In the case of Albania, the enlargement instruments have been primarily focused on the justice reform, therefore, it gives the opportunity to go beyond the simply adoption of the acquis communautaire and of the capacity building approach (i.e. the formal establishment of new structures and institutions). This Policy Brief aims to draw some lessons from the implementation of the justice reform in Albania, which also allows to build a coherent body of knowledge that will assist to better plan, implement, monitor and maintain a sustainable institutional reform dynamic all over the Western Balkans region.
* This Policy Brief is inspired by and draws its reflections based on CDI’s previous research conducted in the framework of ALBE initiative focused on Justice Reform and Enlargement.
- The political will of the domestic political elites – or the lack of it – should be taken into account when initiating such deep reform(s) because it is a precondition for an efficient implementation of the required changes and results.
- The good governance features should apply to the newly established judicial institutions and structures. Their implementation is crucial in determining the outputs and the long-term impact of the reform.

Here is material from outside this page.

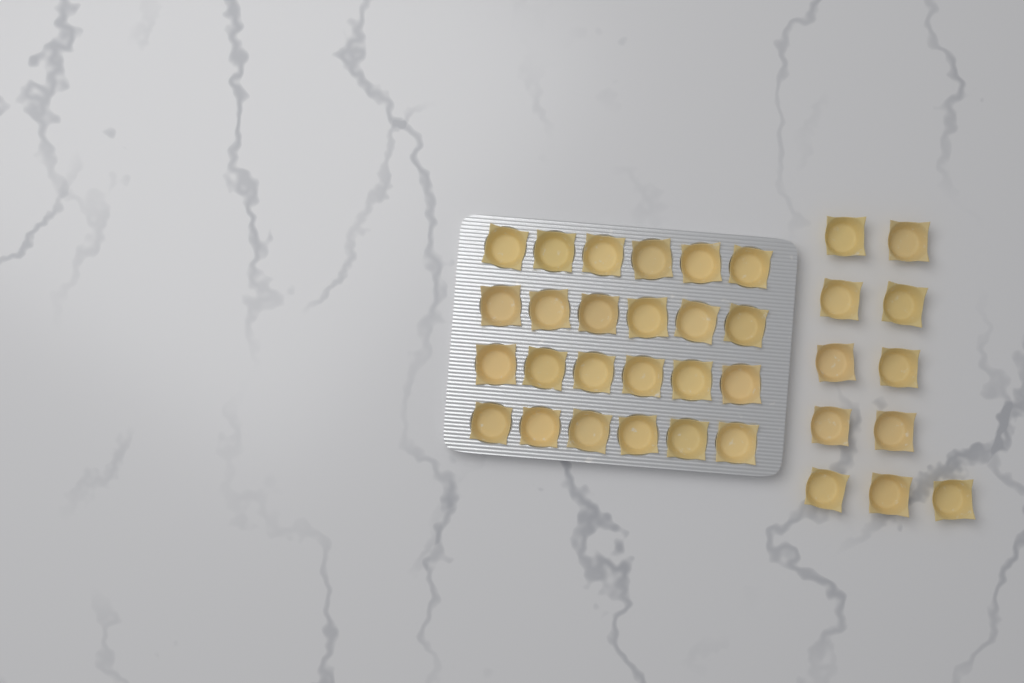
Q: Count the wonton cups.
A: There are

- The citizens, who are the main beneficiaries of the reform, should be involved throughout the whole process from the design of the reform to its implementation and operation. Thus, there is a need to prepare information in a way that makes it easier for citizens to understand and to create external mechanisms such as involving representatives of civil society, academia or bar associations to monitor the strategic action plans of the new justice institutions.